What have we learned from all the mutations identified in neurological patients? The basic message is that in most of the cases we cannot consider intellectual disabilities simple Mendelian disorders; in fact, most primary mutations have incomplete penetrance, meaning that they can also be present in unaffected relatives of the patient. In addition, other variants found in the patients are potent modifiers of the clinical phenotypes and the sum of the alterations generates the phenotype. Influence of environmental factors, such as diet, pollution and epigenetic mechanisms other should also be considered potential modifiers to further complicate the definition of the pathogenesis of these diseases at molecular level. However, in some rare cases, identification of the alteration has led to a therapy with enormous benefits for the patient: for example, it has been demonstrated that a subsets of autistic patients have neuronal carnitine deficiency and simple administration of supplements is able to completely reverse the phenotype. This was probably the first time that a molecular diagnosis of a neurological phenotype led directly to an effective therapy.
Molecular analysis of intellectual disabilities is giving us also incredible insights in the function of the normal brain. In fact, what we are observing in many patients is that they harbor multiple mutations in genes that are either expressed in neurons belonging to the same neural circuit or act together for a single cellular task or, finally, are present in the same localization in the central nervous system.

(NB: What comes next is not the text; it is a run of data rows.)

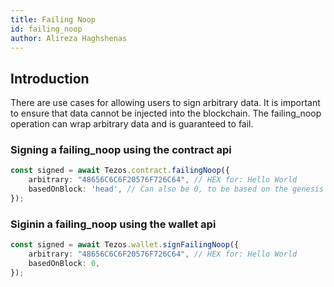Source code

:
 ```yaml
---
title: Failing Noop
id: failing_noop
author: Alireza Haghshenas
---
```


## Introduction

There are use cases for allowing users to sign arbitrary data. It is important to ensure that data cannot be injected into the blockchain. The failing_noop operation can wrap arbitrary data and is guaranteed to fail.

### Signing a failing_noop using the contract api

```typescript
const signed = await Tezos.contract.failingNoop({
    arbitrary: "48656C6C6F20576F726C64", // HEX for: Hello World
    basedOnBlock: 'head', // Can also be 0, to be based on the genesis block
});
```

### Siginin a failing_noop using the wallet api

```typescript
const signed = await Tezos.wallet.signFailingNoop({
    arbitrary: "48656C6C6F20576F726C64", // HEX for: Hello World
    basedOnBlock: 0,
});

```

Identification of multiple mutations of genes expressed in neurons belonging to specific neural circuits points to the fact that multiple hits to a specific neural function tend to weaken it and lead to a disability. The specific circuit can then be associated to the specific function that has been damaged: using this paradigm is possible to hypothesize the association of specific tasks to particular circuits and verify it in cellular or animal models. The same association can be made for cellular pathways whose mutations generate specific neurological defects. Analysis of cellular pathways can be now easily performed in neurons that can be easily obtained using stem cells generated directly from the patients: in fact, induced pluripotent stem (iPS) cells can be generated from patients’ skin allowing to obtain samples of neurons or other cell types without the need of post-mortem samples. Specific neuron subtypes can be generated from iPS cells allowing the possibility to test pathogenetic hypotheses as well as evaluate candidate drugs.

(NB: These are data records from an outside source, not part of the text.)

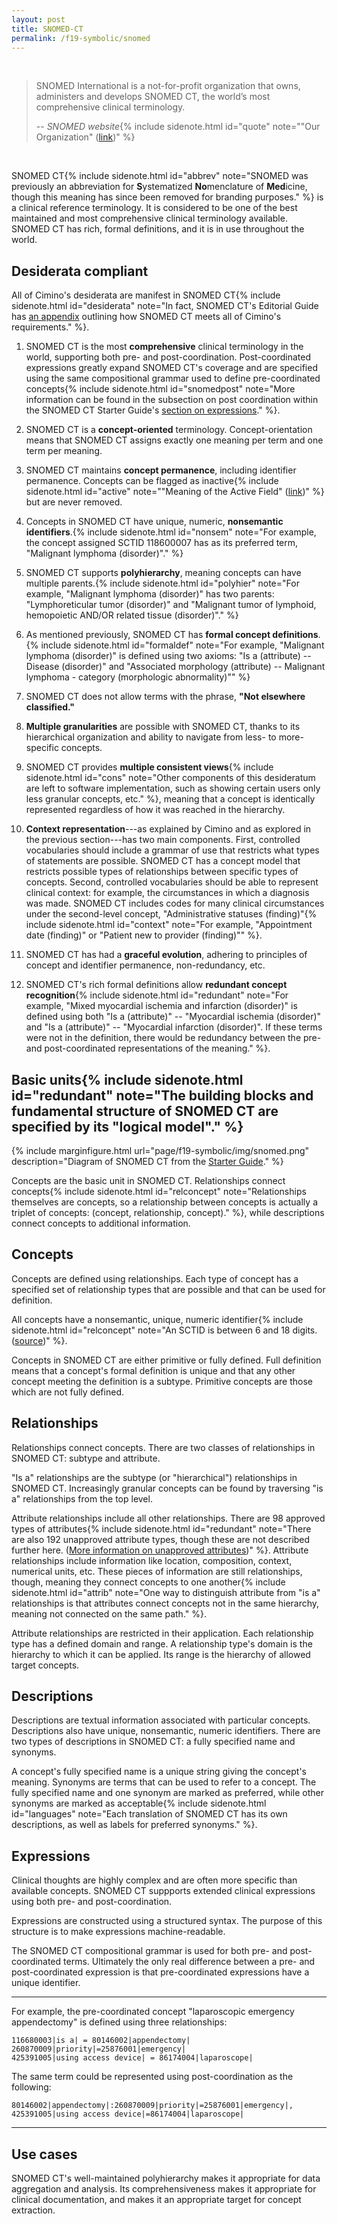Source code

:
 ```yaml
---
layout: post
title: SNOMED-CT
permalink: /f19-symbolic/snomed
---
```

<br>

> SNOMED International is a not-for-profit organization that owns, administers and develops SNOMED CT, the world’s most comprehensive clinical terminology.
>
> -- <cite>SNOMED website</cite>{% include sidenote.html id="quote" note="\"Our Organization\" ([link](https://www.snomed.org/our-organization/our-organization))" %}

<br>

<span class="newthought">SNOMED CT</span>{% include sidenote.html id="abbrev" note="SNOMED was previously an abbreviation for **S**ystematized **No**menclature of **Med**icine, though this meaning has since been removed for branding purposes." %} is a clinical reference terminology.
It is considered to be one of the best maintained and most comprehensive clinical terminology available.
SNOMED CT has rich, formal definitions, and it is in use throughout the world.

## Desiderata compliant

<span class="newthought">All of</span> Cimino's desiderata are manifest in SNOMED CT{% include sidenote.html id="desiderata" note="In fact, SNOMED CT's Editorial Guide has [an appendix](https://confluence.ihtsdotools.org/display/DOCEG/Medical+Vocabularies+-+J.+Cimino) outlining how SNOMED CT meets all of Cimino's requirements." %}.

1. SNOMED CT is the most **comprehensive** clinical terminology in the world, supporting both pre- and post-coordination.
Post-coordinated expressions greatly expand SNOMED CT's coverage and are specified using the same compositional grammar used to define pre-coordinated concepts{% include sidenote.html id="snomedpost" note="More information can be found in the subsection on post coordination within the SNOMED CT Starter Guide's [section on expressions](https://confluence.ihtsdotools.org/display/DOCSTART/7.+SNOMED+CT+Expressions)." %}.

2. SNOMED CT is a **concept-oriented** terminology.
Concept-orientation means that SNOMED CT assigns exactly one meaning per term and one term per meaning.

3. SNOMED CT maintains **concept permanence**, including identifier permanence.
Concepts can be flagged as inactive{% include sidenote.html id="active" note="\"Meaning of the Active Field\" ([link](https://confluence.ihtsdotools.org/display/DOCRELFMT/3.1.4+Meaning+of+the+Active+Field))" %} but are never removed.

4. Concepts in SNOMED CT have unique, numeric, **nonsemantic identifiers**.{% include sidenote.html id="nonsem" note="For example, the concept assigned SCTID 118600007 has as its preferred term, \"Malignant lymphoma (disorder)\"." %}

5. SNOMED CT supports **polyhierarchy**, meaning concepts can have multiple parents.{% include sidenote.html id="polyhier" note="For example, \"Malignant lymphoma (disorder)\" has two parents: \"Lymphoreticular tumor (disorder)\" and \"Malignant tumor of lymphoid, hemopoietic AND/OR related tissue (disorder)\"." %}

6. As mentioned previously, SNOMED CT has **formal concept definitions**.{% include sidenote.html id="formaldef" note="For example, \"Malignant lymphoma (disorder)\" is defined using two axioms: \"Is a (attribute)  --  Disease (disorder)\" and \"Associated morphology (attribute)  --  Malignant lymphoma - category (morphologic abnormality)\"" %}

7. SNOMED CT does not allow terms with the phrase, **"Not elsewhere classified."**

8. **Multiple granularities** are possible with SNOMED CT, thanks to its hierarchical organization and ability to navigate from less- to more-specific concepts.

9. SNOMED CT provides **multiple consistent views**{% include sidenote.html id="cons" note="Other components of this desideratum are left to software implementation, such as showing certain users only less granular concepts, etc." %}, meaning that a concept is identically represented regardless of how it was reached in the hierarchy.


10. **Context representation**---as explained by Cimino and as explored in the previous section---has two main components.
First, controlled vocabularies should include a grammar of use that restricts what types of statements are possible.
SNOMED CT has a concept model that restricts possible types of relationships between specific types of concepts.
Second, controlled vocabularies should be able to represent clinical context: for example, the circumstances in which a diagnosis was made.
SNOMED CT includes codes for many clinical circumstances under the second-level concept, "Administrative statuses (finding)"{% include sidenote.html id="context" note="For example, \"Appointment date (finding)\" or \"Patient new to provider (finding)\"" %}.

11. SNOMED CT has had a **graceful evolution**, adhering to principles of concept and identifier permanence, non-redundancy, etc.

12. SNOMED CT's rich formal definitions allow **redundant concept recognition**{% include sidenote.html id="redundant" note="For example, \"Mixed myocardial ischemia and infarction (disorder)\" is defined using both \"Is a (attribute)\"  --  \"Myocardial ischemia (disorder)\" and \"Is a (attribute)\"  --  \"Myocardial infarction (disorder)\". If these terms were not in the definition, there would be redundancy between the pre- and post-coordinated representations of the meaning." %}.

## Basic units{% include sidenote.html id="redundant" note="The building blocks and fundamental structure of SNOMED CT are specified by its \"logical model\"." %}

{% include marginfigure.html url="page/f19-symbolic/img/snomed.png" description="Diagram of SNOMED CT from the [Starter Guide](https://confluence.ihtsdotools.org/display/DOCSTART/SNOMED+CT+Starter+Guide)." %}

<span class="newthought">Concepts</span> are the basic unit in SNOMED CT.
Relationships connect concepts{% include sidenote.html id="relconcept" note="Relationships themselves are concepts, so a relationship between concepts is actually a triplet of concepts: (concept, relationship, concept)." %}, while descriptions connect concepts to additional information.

## Concepts

<span class="newthought">Concepts</span> are defined using relationships.
Each type of concept has a specified set of relationship types that are possible and that can be used for definition.

All concepts have a nonsemantic, unique, numeric identifier{% include sidenote.html id="relconcept" note="An SCTID is between 6 and 18 digits. ([source](https://confluence.ihtsdotools.org/display/DOCRELFMT/6.1+SCTID+Data+Type))" %}.

Concepts in SNOMED CT are either primitive or fully defined.
Full definition means that a concept's formal definition is unique and that any other concept meeting the definition is a subtype.
Primitive concepts are those which are not fully defined.

## Relationships

<span class="newthought">Relationships</span> connect concepts.
There are two classes of relationships in SNOMED CT: subtype and attribute.

"Is a" relationships are the subtype (or "hierarchical") relationships in SNOMED CT.
Increasingly granular concepts can be found by traversing "is a" relationships from the top level.

Attribute relationships include all other relationships.
There are 98 approved types of attributes{% include sidenote.html id="redundant" note="There are also 192 unapproved attribute types, though these are not described further here. ([More information on unapproved attributes](https://confluence.ihtsdotools.org/display/DOCTSG/10.1.4+Sanctioned+and+unsanctioned+refinement))" %}.
Attribute relationships include information like location, composition, context, numerical units, etc.
These pieces of information are still relationships, though, meaning they connect concepts to one another{% include sidenote.html id="attrib" note="One way to distinguish attribute from \"is a\" relationships is that attributes connect concepts not in the same hierarchy, meaning not connected on the same path." %}.

Attribute relationships are restricted in their application.
Each relationship type has a defined domain and range.
A relationship type's domain is the hierarchy to which it can be applied.
Its range is the hierarchy of allowed target concepts.

## Descriptions

Descriptions are textual information associated with particular concepts.
Descriptions also have unique, nonsemantic, numeric identifiers.
There are two types of descriptions in SNOMED CT: a fully specified name and synonyms.

A concept's fully specified name is a unique string giving the concept's meaning.
Synonyms are terms that can be used to refer to a concept.
The fully specified name and one synonym are marked as preferred, while other synonyms are marked as acceptable{% include sidenote.html id="languages" note="Each translation of SNOMED CT has its own descriptions, as well as labels for preferred synonyms." %}.

<!-- ## Concept model

<span class="newthought">The concept model</span> specifies the top level concepts in SNOMED CT, the ways that concepts can be defined, and the ways that concepts can relate to one another, depending on the hierarchies in which they are located.

The root concept in SNOMED CT is "SNOMED CT Concept (SNOMED RT+CTV3)".
This root has 19 children, called "top-level hierarchies"{% include sidenote.html id="meta" note="One top level hierarchy, \"SNOMED CT Model Component (metadata)\" is an ancestor of relationship and description type concepts." %}.

{% include marginfigure.html url="page/f19-symbolic/img/dom_rng.png" description="Examples of domain and range from the [Starter Guide](https://confluence.ihtsdotools.org/display/DOCSTART/SNOMED+CT+Starter+Guide)." %} -->

## Expressions

<span class="newthought">Clinical thoughts</span> are highly complex and are often more specific than available concepts.
SNOMED CT suppports extended clinical expressions using both pre- and post-coordination.

Expressions are constructed using a structured syntax.
The purpose of this structure is to make expressions machine-readable.

The SNOMED CT compositional grammar is used for both pre- and post-coordinated terms.
Ultimately the only real difference between a pre- and post-coordinated expression is that pre-coordinated expressions have a unique identifier.

---

For example, the pre-coordinated concept "laparoscopic emergency appendectomy" is defined using three relationships:

```
116680003|is a| = 80146002|appendectomy|
260870009|priority|=25876001|emergency|
425391005|using access device| = 86174004|laparoscope|
```

The same term could be represented using post-coordination as the following:

```
80146002|appendectomy|:260870009|priority|=25876001|emergency|, 425391005|using access device|=86174004|laparoscope|
```
---

## Use cases

SNOMED CT's well-maintained polyhierarchy makes it appropriate for data aggregation and analysis.
Its comprehensiveness makes it appropriate for clinical documentation, and makes it an appropriate target for concept extraction.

Unfortunately, in most cases damage of an entire neural circuit seems to be that cause of the specific disability. Therefore, in order to evaluate the effect of the specific circuit on the normal function animal models are necessary. Behavioral analyses on mice and rats has incredibly improved over the past 20 years, together with our ability of introducing mutations in these animals; these improvements strongly reduce the requirement for larger animals with a consequent reduction in costs as well as an increase of ethical acceptability for these studies.

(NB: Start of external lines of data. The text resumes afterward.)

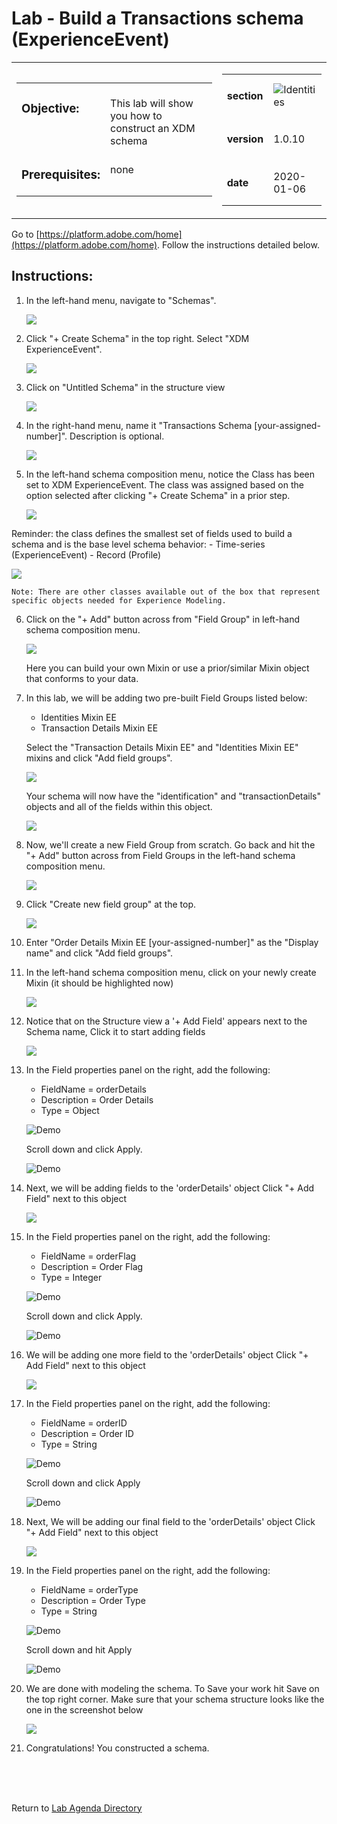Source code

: # Lab - Build a Transactions schema (ExperienceEvent)

<table style="border-collapse: collapse; border: none;" class="tab" cellspacing="0" cellpadding="0">

<tr style="border: none;">

<div align="left">
<td width="600" style="border: none;">
<table>
<tbody valign="top">
      <tr width="500">
            <td valign="top"><h3>Objective:</h3></td>
            <td valign="top"><br>This  lab will show you how to construct an XDM schema
            </td>
     </tr>
     <tr width="500">
           <td valign="top"><h3>Prerequisites:</h3></td>
           <td valign="top"><br>none
           </td>
     </tr>
</tbody>
</table>
</td>
</div>

<div align="right">
<td style="border: none;" valign="top">

<table>
<tbody valign="top">
      <tr>
            <td valign="middle" height="70"><b>section</b></td>
            <td valign="middle" height="70"><img src="https://github.com/adobe/AEP-Hands-on-Labs/blob/master/assets/images/left_hand_nav_menu_schemas.png?raw=true" alt="Identities"></td>
      </tr>
      <tr>
            <td valign="middle" height="70"><b>version</b></td>
            <td valign="middle" height="70">1.0.10</td>
      </tr>
      <tr>
            <td valign="middle" height="70"><b>date</b></td>
            <td valign="middle" height="70">2020-01-06</td>
      </tr>
</tbody>
</table>
</td>
</div>

</tr>
</table>

Go to [https://platform.adobe.com/home](https://platform.adobe.com/home). Follow the instructions detailed below.

## Instructions:

1. In the left-hand menu, navigate to "Schemas".


      <kbd><img src="./images/schemahome.png"  /></kdb>

2. Click "+ Create Schema" in the top right. Select "XDM ExperienceEvent".


      <kbd><img src="./images/schemacreate.png" /></kdb>

3. Click on "Untitled Schema" in the structure view


    <kbd><img src="./images/schemaname.png"  /></kdb>

4. In the right-hand menu, name it "Transactions Schema [your-assigned-number]". Description is optional.


    <kbd><img src="./images/schemaname1.png"  /></kdb>
   
5. In the left-hand schema composition menu, notice the Class has been set to XDM ExperienceEvent. The class was assigned based on the option selected after clicking "+ Create Schema" in a prior step.

   <kbd><img src="./images/schemaclassassign.png"  /></kdb>


Reminder: the class defines the smallest set of fields used to build a schema and is the base level schema behavior:
    - Time-series (ExperienceEvent)
    - Record (Profile)


<kbd><img src="./images/schemaclass.png"  /></kdb>


    Note: There are other classes available out of the box that represent specific objects needed for Experience Modeling.


6. Click on the "+ Add" button across from "Field Group" in left-hand schema composition menu.


    <kbd><img src="./images/schemamixin.png"  /></kdb>

    Here you can build your own Mixin or use a prior/similar Mixin object that conforms to your data.

7. In this lab, we will be adding two pre-built Field Groups listed below:

   - Identities Mixin EE
   - Transaction Details Mixin EE

   Select the "Transaction Details Mixin EE" and "Identities Mixin EE" mixins and click "Add field groups".

   <kbd><img src="./images/schemamixin2.png"  /></kdb>

   Your schema will now have the "identification" and "transactionDetails" objects and all of the fields within this object.

   <kbd><img src="./images/schemamixin3.png"  /></kdb>

8. Now, we'll create a new Field Group from scratch. Go back and hit the "+ Add" button across from Field Groups in the left-hand schema composition menu.

   <kbd><img src="./images/schemamixin6.png"  /></kdb>

9. Click "Create new field group" at the top.


      <kbd><img src="./images/schemamixin7.png"  /></kdb>

10. Enter "Order Details Mixin EE [your-assigned-number]" as the "Display name" and click "Add field groups".

    
11. In the left-hand schema composition menu, click on your newly create Mixin (it should be highlighted now)


    <kbd><img src="./images/schemamixin8.png"  /></kdb>

12. Notice that on the Structure view a '+ Add Field' appears next to the Schema name, Click it to start adding fields


    <kbd><img src="./images/schemamixin10.png"  /></kdb>

13. In the Field properties panel on the right, add the following:  
    - FieldName = orderDetails
    - Description = Order Details
    - Type = Object


    ![Demo](./images/schemamixin11.png)


    Scroll down and click Apply.


    ![Demo](./images/schemaapply.png)

14. Next, we will be adding fields to the 'orderDetails' object Click "+ Add Field" next to this object

    <kbd><img src="./images/schemamixin12.png"  /></kdb>

15. In the Field properties panel on the right, add the following:  
    - FieldName = orderFlag
    - Description = Order Flag
    - Type = Integer


     ![Demo](./images/schemamixin13.png)


     Scroll down and click Apply.


    ![Demo](./images/schemaapply.png)

16. We will be adding one more field to the 'orderDetails' object Click "+ Add Field" next to this object


    <kbd><img src="./images/schemamixin12.png"  /></kdb>

17. In the Field properties panel on the right, add the following:  
    - FieldName = orderID
    - Description = Order ID
    - Type = String

    ![Demo](./images/schemamixin14.png)


    Scroll down and click Apply


    ![Demo](./images/schemaapply.png)

18. Next, We will be adding our final field to the 'orderDetails' object Click "+ Add Field" next to this object

    <kbd><img src="./images/schemamixin15.png"  /></kdb>

19. In the Field properties panel on the right, add the following:  
    - FieldName = orderType
    - Description = Order Type
    - Type = String


    ![Demo](./images/schemamixin15.png)


    Scroll down and hit Apply


    ![Demo](./images/schemaapply.png)

20. We are done with modeling the schema. To Save your work hit Save on the top right corner. Make sure that your schema structure looks like the one in the screenshot below

    <kbd><img src="./images/schemafinal.png"  /></kdb>

21. Congratulations! You constructed a schema.

<br>
<br>
<br>

Return to [Lab Agenda Directory](https://github.com/adobe/AEP-Hands-on-Labs/blob/master/labs/fsi/README.md#lab-agenda)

We are living an exciting time for the understanding of human brain function and human behavior in general. We are now beginning to determine the variants at DNA level that cause defects in specific functions including language and social aspects; these alterations are indicating central nervous system areas, neural circuits and cellular functions that underlie our ability to perform these specific tasks. Further improvement in bioinformatics as well as in our ability to analyze these alterations in models and, possibly, in humans will shed further lights on the function of our most complex organ.